Dem öffentlichen Dienst sollte sich seiner Vorbildfunktion beim Thema Einkommensgerechtigkeit bewusst sein und er sollte seine Möglichkeiten zur Steuerung der Einkommen nutzen, sagte Ruth Becher (S) und machte auf Unterschiede bei den Frauen- und Männereinkommen in der Verwaltung aufmerksam.

Während die Zahl der Beschäftigten im öffentlichen Dienst beim Bund abnehme, steige sie bei Ländern und Gemeinden, stellte Josef Schellhorn (N) fest und empfahl, beim Thema Fraueneinkommen die negativen Effekte weiblicher Erwerbsbiographien auf das Lebenseinkommen stärker zu berücksichtigen.

Die Zunahme der Beschäftigung im öffentlichen Dienst der Länder und Gemeinden erklärte Johann Singer (V) mit dem zunehmenden Bedarf an Pflegedienstleistungen. Angesichts einer medialen Diskussion über hohe Einkommen im öffentlichen Dienst dankte Singer für die differenzierten Darstellungen des Rechnungshofs. Handlungsbedarf sah der Abgeordnete bei den Fraueneinkommen, wobei er darauf aufmerksam machte, dass sich der geringe Frauenanteil bei technischen Ausbildungen negativ auf deren Einkommen auswirke.

Schockiert über Einkommensrückgänge bei unselbständig Beschäftigten zeigte sich Wolfgang Zanger (F), der es für notwendig hielt, dafür zu sorgen, dass Menschen für ihre Arbeit Einkommen erhalten, von denen sie leben können.

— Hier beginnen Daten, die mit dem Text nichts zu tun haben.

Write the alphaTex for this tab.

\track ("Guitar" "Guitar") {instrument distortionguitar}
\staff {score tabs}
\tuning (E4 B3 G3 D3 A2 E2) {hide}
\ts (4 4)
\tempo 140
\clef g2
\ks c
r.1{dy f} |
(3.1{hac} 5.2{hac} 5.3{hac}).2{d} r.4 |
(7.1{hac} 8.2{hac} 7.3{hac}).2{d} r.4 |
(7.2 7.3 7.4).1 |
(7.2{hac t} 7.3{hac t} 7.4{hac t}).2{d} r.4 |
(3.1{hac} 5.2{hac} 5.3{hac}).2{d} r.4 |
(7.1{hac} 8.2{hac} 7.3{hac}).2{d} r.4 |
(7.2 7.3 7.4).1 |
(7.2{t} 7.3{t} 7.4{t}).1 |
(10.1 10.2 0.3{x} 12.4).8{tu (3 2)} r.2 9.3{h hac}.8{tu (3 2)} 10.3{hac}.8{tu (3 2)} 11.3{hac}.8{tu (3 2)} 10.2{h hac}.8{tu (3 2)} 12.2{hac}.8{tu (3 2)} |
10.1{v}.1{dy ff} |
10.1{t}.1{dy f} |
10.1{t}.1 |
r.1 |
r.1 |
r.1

Ernüchternd nannte Bruno Rossmann (G) die Ergebnisse des aktuellen Einkommensberichts, der zeige, dass auch die Bereinigung um Teilzeitquoten nichts an der Tatsache ändere, dass die Schere zwischen Männer- und Fraueneinkommen sowie zwischen hohen und niedrigen Einkommen nach wie vor weit auseinanderklaffe. Deprimierend seien die realen Einkommensverluste niedriger und niedrigster Einkommen, sagte Rossmann. Vor diesem Hintergrund bezeichnete der Abgeordnete die Absicht der Regierungsparteien, den Frauen nur zwei der fünf Milliarden an Entlastung bei der geplanten Steuerreform zukommen zu lassen als problematisch. Seine Fraktion schlage vor, geringere Einkommen steuerlich stärker zu entlasten.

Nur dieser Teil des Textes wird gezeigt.